> What needs to be done: Give back a single figure: the number of lines in the entries below that contain "ヒロインは発情期だか".

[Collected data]
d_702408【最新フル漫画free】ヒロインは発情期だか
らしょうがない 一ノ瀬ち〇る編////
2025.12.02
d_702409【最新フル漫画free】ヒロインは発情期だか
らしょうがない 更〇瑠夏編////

> Result of this exercise: 2